-- START Input material --
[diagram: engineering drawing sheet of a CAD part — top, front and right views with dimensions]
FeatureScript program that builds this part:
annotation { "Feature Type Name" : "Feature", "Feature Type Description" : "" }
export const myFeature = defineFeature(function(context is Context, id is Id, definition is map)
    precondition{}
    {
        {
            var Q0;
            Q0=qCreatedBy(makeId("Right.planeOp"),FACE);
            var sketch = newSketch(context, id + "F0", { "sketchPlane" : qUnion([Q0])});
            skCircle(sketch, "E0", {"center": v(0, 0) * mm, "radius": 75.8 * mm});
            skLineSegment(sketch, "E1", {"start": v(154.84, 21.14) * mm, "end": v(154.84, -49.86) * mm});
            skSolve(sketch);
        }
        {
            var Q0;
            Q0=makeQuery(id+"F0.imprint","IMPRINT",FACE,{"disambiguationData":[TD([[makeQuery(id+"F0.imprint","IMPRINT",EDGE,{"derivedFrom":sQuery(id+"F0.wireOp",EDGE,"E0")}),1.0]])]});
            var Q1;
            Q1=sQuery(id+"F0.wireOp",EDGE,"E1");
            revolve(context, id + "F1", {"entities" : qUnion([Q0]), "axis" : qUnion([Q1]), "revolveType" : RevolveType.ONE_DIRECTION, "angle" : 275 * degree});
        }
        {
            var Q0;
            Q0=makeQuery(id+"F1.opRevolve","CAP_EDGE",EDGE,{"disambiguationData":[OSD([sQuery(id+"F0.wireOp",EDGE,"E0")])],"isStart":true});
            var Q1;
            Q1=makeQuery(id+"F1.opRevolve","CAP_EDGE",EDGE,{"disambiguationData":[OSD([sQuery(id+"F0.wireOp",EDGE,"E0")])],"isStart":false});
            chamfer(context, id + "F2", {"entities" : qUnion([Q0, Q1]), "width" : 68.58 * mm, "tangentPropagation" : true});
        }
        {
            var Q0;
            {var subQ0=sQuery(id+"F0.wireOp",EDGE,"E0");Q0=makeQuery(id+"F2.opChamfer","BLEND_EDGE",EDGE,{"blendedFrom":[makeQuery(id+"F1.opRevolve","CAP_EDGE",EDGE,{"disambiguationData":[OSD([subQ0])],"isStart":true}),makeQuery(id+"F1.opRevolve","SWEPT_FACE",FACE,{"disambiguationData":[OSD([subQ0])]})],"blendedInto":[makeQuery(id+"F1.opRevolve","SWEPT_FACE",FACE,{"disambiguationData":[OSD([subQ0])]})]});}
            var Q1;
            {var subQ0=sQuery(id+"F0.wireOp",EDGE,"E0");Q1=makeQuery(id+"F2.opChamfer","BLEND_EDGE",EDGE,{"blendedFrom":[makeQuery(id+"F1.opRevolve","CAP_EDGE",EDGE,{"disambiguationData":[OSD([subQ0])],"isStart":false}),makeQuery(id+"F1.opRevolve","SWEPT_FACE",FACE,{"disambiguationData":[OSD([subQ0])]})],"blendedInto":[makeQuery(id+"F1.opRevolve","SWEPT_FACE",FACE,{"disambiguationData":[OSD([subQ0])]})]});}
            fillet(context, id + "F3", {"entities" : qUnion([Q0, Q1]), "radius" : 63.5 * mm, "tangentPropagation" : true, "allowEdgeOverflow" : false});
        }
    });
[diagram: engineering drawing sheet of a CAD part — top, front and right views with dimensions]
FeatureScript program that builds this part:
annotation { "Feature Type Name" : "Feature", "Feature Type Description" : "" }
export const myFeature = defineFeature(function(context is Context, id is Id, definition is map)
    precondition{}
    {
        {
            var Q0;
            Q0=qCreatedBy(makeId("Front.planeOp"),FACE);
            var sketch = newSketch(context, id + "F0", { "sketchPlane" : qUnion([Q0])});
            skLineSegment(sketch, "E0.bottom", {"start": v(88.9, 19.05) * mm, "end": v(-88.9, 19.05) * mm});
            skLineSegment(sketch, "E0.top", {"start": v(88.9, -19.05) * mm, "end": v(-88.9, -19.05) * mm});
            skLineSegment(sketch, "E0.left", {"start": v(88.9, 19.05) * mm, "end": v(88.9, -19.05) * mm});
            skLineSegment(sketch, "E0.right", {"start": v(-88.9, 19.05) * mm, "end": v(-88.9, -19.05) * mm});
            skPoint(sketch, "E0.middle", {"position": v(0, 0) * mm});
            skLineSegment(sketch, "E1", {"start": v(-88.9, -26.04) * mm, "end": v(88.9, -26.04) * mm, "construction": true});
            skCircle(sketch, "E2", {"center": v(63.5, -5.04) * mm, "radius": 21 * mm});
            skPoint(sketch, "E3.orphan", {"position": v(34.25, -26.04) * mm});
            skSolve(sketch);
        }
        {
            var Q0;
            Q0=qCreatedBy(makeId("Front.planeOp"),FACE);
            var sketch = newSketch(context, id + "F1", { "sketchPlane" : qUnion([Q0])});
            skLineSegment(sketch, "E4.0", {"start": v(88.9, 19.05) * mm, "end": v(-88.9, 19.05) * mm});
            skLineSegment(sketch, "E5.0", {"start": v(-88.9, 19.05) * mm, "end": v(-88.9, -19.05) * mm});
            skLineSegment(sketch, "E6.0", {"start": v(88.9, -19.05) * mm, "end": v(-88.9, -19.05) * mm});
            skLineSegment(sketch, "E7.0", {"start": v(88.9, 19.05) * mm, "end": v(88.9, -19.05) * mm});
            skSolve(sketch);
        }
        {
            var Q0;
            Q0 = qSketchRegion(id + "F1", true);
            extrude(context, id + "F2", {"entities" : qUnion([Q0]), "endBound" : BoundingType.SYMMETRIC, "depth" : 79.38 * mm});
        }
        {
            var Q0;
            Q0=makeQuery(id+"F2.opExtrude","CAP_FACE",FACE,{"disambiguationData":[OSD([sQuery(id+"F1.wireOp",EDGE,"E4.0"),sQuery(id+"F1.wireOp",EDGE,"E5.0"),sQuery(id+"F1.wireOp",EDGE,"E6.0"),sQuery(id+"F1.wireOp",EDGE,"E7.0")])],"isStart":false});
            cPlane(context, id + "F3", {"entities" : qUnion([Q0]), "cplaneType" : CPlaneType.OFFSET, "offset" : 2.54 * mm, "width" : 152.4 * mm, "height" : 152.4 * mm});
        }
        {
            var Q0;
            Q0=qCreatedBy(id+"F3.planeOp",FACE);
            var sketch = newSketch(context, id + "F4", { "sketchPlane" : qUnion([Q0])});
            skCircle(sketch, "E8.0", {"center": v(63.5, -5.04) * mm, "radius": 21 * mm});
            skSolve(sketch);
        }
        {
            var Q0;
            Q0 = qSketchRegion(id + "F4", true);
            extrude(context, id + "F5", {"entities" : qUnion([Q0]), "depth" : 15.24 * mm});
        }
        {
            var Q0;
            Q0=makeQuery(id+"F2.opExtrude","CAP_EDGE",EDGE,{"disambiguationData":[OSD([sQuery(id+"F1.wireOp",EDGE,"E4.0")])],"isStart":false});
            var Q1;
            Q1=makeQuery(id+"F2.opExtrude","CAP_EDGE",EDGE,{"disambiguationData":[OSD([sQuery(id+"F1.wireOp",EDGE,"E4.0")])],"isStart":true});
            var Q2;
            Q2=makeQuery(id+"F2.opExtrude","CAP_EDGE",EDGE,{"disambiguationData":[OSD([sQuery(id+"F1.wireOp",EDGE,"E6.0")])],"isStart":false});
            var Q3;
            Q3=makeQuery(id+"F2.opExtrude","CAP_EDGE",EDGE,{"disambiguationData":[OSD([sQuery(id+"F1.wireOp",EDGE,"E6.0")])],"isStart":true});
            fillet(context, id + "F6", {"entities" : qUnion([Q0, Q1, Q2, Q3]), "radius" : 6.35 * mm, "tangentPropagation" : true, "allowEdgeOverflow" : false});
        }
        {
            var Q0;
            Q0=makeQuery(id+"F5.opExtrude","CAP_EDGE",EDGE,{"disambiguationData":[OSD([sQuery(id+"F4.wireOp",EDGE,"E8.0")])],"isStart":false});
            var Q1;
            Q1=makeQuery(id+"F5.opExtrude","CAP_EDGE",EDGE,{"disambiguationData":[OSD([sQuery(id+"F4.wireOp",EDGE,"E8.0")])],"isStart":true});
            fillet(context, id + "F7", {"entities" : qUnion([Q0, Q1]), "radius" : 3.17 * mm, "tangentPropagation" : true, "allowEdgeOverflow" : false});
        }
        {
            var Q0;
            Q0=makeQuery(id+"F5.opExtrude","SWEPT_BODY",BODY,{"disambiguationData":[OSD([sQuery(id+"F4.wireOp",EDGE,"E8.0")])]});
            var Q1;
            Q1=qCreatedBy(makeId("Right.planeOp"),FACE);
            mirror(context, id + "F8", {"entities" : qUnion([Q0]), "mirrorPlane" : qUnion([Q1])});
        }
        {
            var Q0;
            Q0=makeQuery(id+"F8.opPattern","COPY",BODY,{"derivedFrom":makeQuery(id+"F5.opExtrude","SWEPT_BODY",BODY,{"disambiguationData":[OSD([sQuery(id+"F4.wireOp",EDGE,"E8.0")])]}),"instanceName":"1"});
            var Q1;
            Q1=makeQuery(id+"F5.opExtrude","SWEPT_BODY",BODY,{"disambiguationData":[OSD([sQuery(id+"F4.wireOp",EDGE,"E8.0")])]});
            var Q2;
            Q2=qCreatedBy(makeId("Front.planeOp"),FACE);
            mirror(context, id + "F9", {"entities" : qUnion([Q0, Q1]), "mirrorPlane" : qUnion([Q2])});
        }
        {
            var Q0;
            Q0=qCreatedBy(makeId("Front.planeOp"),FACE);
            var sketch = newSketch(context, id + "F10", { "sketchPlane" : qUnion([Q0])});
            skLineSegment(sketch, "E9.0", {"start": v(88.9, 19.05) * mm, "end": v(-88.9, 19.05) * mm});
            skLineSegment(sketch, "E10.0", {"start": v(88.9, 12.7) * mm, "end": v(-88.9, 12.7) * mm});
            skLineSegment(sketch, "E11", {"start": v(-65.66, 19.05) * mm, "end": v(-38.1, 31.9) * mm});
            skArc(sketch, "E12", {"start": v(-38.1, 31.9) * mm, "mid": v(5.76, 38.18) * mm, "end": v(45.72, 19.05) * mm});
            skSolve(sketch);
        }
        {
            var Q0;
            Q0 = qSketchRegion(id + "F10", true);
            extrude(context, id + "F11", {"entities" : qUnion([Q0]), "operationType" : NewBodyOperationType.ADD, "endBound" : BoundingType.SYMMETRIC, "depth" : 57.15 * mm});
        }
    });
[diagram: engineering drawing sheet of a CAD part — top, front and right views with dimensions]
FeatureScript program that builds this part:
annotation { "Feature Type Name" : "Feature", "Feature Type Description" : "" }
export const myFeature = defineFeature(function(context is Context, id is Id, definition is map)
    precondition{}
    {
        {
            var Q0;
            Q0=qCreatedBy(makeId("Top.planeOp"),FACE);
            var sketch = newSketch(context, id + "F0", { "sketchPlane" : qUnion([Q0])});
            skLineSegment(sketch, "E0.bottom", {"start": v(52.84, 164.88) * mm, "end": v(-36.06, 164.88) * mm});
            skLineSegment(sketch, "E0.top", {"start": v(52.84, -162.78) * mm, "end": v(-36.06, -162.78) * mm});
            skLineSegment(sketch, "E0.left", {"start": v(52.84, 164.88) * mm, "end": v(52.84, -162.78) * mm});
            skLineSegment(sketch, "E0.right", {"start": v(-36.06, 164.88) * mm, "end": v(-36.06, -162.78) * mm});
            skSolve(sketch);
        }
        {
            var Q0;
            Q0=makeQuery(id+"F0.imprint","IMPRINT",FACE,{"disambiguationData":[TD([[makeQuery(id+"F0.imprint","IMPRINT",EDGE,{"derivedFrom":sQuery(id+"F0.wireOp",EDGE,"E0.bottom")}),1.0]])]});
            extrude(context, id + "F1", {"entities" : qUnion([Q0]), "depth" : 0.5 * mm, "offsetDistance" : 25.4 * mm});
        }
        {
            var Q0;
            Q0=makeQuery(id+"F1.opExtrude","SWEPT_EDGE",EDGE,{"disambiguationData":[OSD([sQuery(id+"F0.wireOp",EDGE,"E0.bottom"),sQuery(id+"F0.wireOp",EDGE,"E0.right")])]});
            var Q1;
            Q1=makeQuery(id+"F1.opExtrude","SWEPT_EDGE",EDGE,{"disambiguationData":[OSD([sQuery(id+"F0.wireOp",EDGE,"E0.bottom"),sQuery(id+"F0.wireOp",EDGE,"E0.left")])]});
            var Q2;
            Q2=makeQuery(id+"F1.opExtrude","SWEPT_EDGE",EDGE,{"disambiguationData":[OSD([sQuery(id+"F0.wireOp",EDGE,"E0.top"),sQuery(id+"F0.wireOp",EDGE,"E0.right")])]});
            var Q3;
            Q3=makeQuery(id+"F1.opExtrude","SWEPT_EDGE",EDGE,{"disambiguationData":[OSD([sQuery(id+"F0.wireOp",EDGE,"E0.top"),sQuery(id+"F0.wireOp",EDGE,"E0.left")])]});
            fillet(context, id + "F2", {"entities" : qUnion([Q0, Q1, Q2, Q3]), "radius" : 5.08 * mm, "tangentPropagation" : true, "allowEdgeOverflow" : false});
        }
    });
-- END Input material --
__The request__: Count the lines in the records above that contain the string "center". Reply with only the number.

__In response__: 3